Kind of a promising start, though, with the bartender insisting that beer be served in plastic glasses: "No bottles -- for fight purposes, we do not." No fights, but plenty of amazing visuals, sort of a high school prom/USO dance infused with a dose of Motown flash. Laughing couples posing for six-dollars-a-pop keepsake Polaroids. Lone wolves in post-Super Fly suits, the Haitian eqivalent of the restless bachelors in the movie Marty, lining up for dinners of conch, fried pork, and rice. Waitresses serving drinks on cardboard beer case trays. Beautiful women, all Patti LaBelle hair and beaded dresses, luminously black and stately as queens. The networking session/social hour suddenly interrupted by the lead singer of Bosso Combo shouting, "Ya'll ready to party?" From there, a steady flow of lilting compas music, people dancing close and immediately clearing the floor between songs. Everything -- the music, the ambiance, the people -- hypnotic, energizing, irresistible.
More energizing entertainment possibilities coming up at Club Anarchy (the logo, a circled letter A, is a symbol for anarchy) in Coconut Grove, opening very shortly. On the site of the old Masonic temple/Society Billiards club on McFarlane Road, the 6800-square-foot dance club/restaurant will feature hypnotic techno and industrial progressive music, among other club music disciplines. The program outlined by manager Paul Woodward, formerly with The Klink and Limelight in London, fairly ambitious: "Downstairs we're going to have the Rebus Bar and Grill, with the same music but lower volume. There'll be music videos and projections of the dancers piped in on monitors. It'll be casual, inexpensive food -- chicken in peanut sauce, that kind of thing. The upstairs dance club has been specifically designed for good music, along the lines of the original raves. We'll be able to adapt to crowds and trends, foresee changes."

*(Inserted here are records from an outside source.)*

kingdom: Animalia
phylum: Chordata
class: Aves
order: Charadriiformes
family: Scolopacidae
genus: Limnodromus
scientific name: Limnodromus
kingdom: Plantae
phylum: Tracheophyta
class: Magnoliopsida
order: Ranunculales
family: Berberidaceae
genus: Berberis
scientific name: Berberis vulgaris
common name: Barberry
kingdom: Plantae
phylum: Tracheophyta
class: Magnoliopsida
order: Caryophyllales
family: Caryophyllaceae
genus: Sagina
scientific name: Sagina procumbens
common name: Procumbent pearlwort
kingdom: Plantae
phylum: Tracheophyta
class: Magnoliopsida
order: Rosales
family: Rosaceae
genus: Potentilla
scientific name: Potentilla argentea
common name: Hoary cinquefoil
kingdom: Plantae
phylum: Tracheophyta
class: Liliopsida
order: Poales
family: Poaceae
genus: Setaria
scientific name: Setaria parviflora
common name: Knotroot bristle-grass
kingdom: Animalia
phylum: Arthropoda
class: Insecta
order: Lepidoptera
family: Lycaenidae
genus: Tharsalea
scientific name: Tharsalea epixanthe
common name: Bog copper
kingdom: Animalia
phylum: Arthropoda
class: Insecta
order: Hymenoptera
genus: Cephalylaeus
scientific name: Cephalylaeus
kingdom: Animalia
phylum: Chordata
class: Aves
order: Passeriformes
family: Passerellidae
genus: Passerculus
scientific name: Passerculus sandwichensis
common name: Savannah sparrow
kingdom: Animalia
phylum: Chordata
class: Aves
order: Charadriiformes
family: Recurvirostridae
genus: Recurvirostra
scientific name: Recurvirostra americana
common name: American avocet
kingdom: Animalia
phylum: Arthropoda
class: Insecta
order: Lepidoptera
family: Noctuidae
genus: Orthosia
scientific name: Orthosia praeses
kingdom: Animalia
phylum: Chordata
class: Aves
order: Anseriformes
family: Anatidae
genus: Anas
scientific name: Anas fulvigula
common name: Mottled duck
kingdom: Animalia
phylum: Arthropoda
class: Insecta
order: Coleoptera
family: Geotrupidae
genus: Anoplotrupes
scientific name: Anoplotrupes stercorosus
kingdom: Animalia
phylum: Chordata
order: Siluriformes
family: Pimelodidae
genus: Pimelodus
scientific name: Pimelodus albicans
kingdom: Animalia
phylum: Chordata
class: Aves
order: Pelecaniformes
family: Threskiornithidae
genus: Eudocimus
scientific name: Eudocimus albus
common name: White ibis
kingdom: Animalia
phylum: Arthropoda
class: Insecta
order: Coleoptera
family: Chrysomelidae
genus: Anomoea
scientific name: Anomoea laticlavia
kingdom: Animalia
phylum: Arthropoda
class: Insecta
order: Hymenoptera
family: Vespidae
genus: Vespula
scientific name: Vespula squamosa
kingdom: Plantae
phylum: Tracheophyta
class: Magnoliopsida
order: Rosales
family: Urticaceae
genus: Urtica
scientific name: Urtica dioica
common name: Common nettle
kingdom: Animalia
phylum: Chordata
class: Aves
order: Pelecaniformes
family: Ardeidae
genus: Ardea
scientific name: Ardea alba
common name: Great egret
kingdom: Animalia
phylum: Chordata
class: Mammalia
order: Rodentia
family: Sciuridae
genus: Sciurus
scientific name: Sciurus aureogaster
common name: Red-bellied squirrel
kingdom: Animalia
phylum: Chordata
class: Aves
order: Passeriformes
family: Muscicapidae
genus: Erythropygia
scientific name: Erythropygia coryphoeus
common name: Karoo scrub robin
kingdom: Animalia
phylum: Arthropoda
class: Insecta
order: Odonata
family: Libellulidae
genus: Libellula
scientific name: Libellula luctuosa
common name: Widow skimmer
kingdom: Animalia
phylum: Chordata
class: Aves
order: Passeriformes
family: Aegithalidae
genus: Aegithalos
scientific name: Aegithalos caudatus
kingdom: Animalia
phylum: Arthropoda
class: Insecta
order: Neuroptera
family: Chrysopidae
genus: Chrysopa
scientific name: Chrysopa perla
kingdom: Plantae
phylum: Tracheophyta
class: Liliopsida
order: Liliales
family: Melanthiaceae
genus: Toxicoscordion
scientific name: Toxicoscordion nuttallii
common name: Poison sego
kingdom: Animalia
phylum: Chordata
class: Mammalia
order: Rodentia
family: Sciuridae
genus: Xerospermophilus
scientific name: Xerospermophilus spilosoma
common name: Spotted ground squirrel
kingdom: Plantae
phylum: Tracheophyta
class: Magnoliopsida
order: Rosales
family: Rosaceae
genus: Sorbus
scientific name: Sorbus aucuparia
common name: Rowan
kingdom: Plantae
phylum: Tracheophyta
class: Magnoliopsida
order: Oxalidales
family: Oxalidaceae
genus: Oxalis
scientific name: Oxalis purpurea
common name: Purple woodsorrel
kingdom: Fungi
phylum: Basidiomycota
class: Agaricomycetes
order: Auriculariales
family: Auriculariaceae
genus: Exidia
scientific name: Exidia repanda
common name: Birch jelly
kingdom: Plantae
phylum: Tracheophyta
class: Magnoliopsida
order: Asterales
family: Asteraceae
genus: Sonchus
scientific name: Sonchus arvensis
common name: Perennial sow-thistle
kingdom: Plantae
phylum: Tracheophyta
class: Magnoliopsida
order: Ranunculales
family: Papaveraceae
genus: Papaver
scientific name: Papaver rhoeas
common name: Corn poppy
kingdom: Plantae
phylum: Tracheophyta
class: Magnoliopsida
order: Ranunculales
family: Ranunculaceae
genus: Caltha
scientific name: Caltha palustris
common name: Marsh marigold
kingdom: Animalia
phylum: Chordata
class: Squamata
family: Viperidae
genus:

Trend central, South Beach, also rolling along with the crowd. Paragon saluting the Olympics with its own torch-lighting ceremony. Warsaw doing a new techno night on Saturdays, "Phantasia," featuring guest disc jockeys like The Rave Doctors and The Punisher from Limelight. The club also celebrating its third anniversary on August 21 with a "Midsummer Night's Dream" party, the occasion starring old Warsaw favorite "Danny the Wonder Pony." A couple of interesting occasions at Third Rail Company as well. The Hypnoboyz production of "Interstella" on Friday nights really jumping, and better yet, intelligent. On the walls, projections of psychedelic imagery and comic book covers. Inside the "UltraWorld" back room, incense, homemade art videos (lingering close-ups of people drooling, etc.), and films by the Quay brothers. Backstage, the black drag-queen revue Technogirlz having make-overs and body caps, disc jockey and BAM! comic-book store owner Ursula 1000 working arcane turf with campy juxtapositions of the Fat Albert theme and demanding dance music: "We're playing a lot of techno, unfortunately, but hopefully I'll work in some funk soon. There should be more sensuality. I'm really into the more cerebral English trance dub stuff, like Andrew Weatherall and Fabi Paras." The crowd beyond mixed, encompassing an odd vision-in-clashing-polyester character, girls in early-Madonna crinolines, and some guy expounding about the "insanity of this bullshit."